Strong hearts and open minds
Sue Ross and Indigenous women collaborate to raise community awareness of menopause
Sue Ross, Cavarzan Chair in Mature Women's Health Research & Innovation, has discovered that surprisingly little research has been undertaken about the experiences of menopausal women in Indigenous communities in Canada. This led Ross and her team (with Maskwacis Health Services) to try to better understand menopausal issues in Indigenous women.
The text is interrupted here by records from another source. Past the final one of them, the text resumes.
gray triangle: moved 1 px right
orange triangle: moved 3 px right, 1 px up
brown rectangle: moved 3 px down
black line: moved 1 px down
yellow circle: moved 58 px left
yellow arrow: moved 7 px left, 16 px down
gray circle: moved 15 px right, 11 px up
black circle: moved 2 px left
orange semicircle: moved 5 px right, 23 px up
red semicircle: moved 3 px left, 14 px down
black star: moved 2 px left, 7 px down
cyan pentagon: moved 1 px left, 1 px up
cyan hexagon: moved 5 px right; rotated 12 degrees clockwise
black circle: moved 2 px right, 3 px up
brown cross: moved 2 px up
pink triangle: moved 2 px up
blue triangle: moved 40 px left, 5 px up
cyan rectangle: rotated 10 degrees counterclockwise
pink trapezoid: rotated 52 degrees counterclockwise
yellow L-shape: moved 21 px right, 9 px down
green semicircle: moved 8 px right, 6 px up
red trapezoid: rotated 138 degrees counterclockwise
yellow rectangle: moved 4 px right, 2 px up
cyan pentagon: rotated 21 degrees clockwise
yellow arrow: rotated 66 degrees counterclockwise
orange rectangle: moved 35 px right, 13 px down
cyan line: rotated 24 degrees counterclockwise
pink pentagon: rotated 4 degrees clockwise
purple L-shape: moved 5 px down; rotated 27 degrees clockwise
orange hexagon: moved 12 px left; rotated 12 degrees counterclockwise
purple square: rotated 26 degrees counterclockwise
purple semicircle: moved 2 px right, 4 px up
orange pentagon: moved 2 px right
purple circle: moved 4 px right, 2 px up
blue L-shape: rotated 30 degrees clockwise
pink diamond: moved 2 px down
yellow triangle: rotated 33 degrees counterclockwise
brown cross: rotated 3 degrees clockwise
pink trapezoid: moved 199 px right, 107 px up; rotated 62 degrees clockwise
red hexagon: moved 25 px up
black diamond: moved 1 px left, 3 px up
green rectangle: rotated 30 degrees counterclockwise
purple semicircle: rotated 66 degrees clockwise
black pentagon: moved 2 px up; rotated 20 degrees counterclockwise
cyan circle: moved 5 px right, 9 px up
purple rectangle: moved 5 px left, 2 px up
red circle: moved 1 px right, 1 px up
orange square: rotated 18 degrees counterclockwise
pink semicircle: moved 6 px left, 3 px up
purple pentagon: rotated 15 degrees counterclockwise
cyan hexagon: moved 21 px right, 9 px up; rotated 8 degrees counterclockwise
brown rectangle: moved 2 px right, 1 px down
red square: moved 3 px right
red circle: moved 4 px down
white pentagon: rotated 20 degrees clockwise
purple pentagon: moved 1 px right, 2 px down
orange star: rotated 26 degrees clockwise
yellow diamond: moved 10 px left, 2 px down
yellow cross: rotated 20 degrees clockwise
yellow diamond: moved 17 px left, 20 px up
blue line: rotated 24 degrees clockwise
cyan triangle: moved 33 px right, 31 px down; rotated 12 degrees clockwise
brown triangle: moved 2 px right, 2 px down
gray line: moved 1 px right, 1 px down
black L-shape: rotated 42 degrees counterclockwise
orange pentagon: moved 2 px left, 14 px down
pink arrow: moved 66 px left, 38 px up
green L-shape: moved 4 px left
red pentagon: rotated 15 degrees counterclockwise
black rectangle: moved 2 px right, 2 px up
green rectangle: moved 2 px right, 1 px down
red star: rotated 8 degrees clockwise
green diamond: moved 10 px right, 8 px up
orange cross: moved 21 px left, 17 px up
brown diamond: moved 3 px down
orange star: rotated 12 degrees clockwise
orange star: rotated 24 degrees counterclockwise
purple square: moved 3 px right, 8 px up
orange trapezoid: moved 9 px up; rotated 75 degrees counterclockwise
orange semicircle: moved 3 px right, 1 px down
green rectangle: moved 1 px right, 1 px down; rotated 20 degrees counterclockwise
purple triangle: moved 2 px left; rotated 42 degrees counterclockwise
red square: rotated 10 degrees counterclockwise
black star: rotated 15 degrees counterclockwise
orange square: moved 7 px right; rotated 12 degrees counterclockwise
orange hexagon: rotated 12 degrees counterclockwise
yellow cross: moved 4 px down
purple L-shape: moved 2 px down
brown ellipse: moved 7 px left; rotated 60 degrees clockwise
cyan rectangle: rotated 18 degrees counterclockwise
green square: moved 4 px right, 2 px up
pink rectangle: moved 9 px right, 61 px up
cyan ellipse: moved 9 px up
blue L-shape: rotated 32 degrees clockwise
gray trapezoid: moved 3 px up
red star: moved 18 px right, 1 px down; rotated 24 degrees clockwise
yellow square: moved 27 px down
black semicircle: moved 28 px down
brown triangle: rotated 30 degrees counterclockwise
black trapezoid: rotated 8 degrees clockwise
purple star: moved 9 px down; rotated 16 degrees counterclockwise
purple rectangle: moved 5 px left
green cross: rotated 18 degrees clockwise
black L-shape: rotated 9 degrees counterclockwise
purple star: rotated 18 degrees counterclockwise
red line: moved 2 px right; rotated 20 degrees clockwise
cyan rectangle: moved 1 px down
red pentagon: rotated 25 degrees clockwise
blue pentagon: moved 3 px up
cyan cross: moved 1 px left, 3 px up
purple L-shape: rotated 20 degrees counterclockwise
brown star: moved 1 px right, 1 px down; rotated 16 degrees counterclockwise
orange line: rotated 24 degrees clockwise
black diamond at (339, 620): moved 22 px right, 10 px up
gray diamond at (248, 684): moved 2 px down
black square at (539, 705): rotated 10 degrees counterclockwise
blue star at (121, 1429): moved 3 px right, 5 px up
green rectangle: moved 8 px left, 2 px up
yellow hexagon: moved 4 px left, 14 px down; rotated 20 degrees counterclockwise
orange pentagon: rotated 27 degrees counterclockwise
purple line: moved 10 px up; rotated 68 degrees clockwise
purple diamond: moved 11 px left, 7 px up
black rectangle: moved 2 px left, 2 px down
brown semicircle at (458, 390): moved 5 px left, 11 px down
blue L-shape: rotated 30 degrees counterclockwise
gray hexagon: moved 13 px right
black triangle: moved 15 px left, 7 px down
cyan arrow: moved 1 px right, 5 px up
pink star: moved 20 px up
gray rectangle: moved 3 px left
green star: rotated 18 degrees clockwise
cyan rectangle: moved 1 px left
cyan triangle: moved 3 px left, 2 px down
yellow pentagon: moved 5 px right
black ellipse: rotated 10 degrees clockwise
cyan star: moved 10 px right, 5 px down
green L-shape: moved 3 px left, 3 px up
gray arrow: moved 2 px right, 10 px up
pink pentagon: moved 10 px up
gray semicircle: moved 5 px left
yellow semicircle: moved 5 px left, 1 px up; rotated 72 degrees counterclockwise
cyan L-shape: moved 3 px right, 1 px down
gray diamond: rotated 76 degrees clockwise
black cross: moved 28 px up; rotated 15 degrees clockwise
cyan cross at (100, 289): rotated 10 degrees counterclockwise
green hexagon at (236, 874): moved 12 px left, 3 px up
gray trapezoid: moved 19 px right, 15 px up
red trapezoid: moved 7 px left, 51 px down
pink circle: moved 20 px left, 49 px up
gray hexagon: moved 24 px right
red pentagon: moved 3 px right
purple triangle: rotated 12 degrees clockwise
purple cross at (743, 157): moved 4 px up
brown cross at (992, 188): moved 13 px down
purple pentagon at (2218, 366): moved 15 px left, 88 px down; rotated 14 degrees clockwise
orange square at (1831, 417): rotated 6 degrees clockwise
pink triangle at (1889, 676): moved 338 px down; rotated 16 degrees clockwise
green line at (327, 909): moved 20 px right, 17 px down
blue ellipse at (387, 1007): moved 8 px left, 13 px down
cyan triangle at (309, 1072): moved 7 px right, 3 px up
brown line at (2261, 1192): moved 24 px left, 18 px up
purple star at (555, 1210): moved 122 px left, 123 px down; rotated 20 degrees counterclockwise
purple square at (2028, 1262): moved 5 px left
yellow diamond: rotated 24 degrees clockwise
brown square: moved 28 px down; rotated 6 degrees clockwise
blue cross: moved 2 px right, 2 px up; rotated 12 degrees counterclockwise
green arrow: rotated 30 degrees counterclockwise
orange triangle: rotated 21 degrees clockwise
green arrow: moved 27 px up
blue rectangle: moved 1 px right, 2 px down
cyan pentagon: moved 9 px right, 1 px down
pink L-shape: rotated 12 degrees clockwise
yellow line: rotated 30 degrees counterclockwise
As a starting point, the group chose to hold small group discussions with women of the Maskwacis community (located 70 kilometres south of Edmonton).
A community workshop was held to share the small group findings. “After the workshop, several women inquired ‘what’s next?’” says Ross. “They decided they wanted to form a group” to use the findings of the research to support other women in the community.
The women chose the group name “Sohki Teyhew,” Cree wording for “Strong Heart,” a name that represents the role of woman at the centre of the family and their place within the community. Members of the group include: Margaret Montour, Samson Cree Elder; Matilda Roasting, Louis Bull Elder; Maskwacis Health Services’ Director of Nursing, Bonny Graham; University of Alberta researcher Richard Oster; and other women from the community.
The participants already knew their key goal - they hoped to increase understanding about women’s body changes and experiences of menopause, particularly among spouses, children and family members.
“They were very passionate about it,” says Ross, “They felt that better understanding would reduce stress within families.”
After a year of ongoing collaborative meetings and community workshops, the group developed informational pamphlets -- including culturally-sensitive suggestions to help menopausal women and their families. The creation of the pamphlets was honored at a traditional elders’ ceremony, after which the pamphlets were distributed through local meetings and Maskwacis Health Services.
“Our group wants to expand this work to support women’s experiences of other taboo issues such as incontinence and pelvic organ prolapse,” Ross explained. These issues touch many women, but are rarely discussed or researched. In January, Ross and the group submitted a grant application to the Canadian Institutes of Health Research (CIHR) for funding to assist with this expansion.
The group will continue to work within the community and hopes to move forward by taking the menopause pamphlets and other knowledge outcomes to other Indigenous communities in Alberta.
This project provided Ross with an opportunity to experience a new way of conducting research as well as opening a lens on how to work collaboratively with Indigenous populations.
“My research program is moving towards wellness research,” says Ross. “This project taught me to keep an open mind, to listen to the women participants describing their needs. They brought their culture, wisdom and life experiences to the project. They knew they wanted to increase community understanding about menopause, not to try to ‘cure’ it.”
Ross believes that WCHRI’s contribution to the project was fundamental in providing networking and grant opportunities to help her move forward.
“Incidental conversations with other WCHRI members while participating on grant review panels gave me the confidence to undertake this project. The community of WCHRI was invaluable in facilitating the sharing of knowledge and experience.”
Sue Ross’ research has been funded by generous supporters of the Lois Hole Hospital for Women through WCHRI.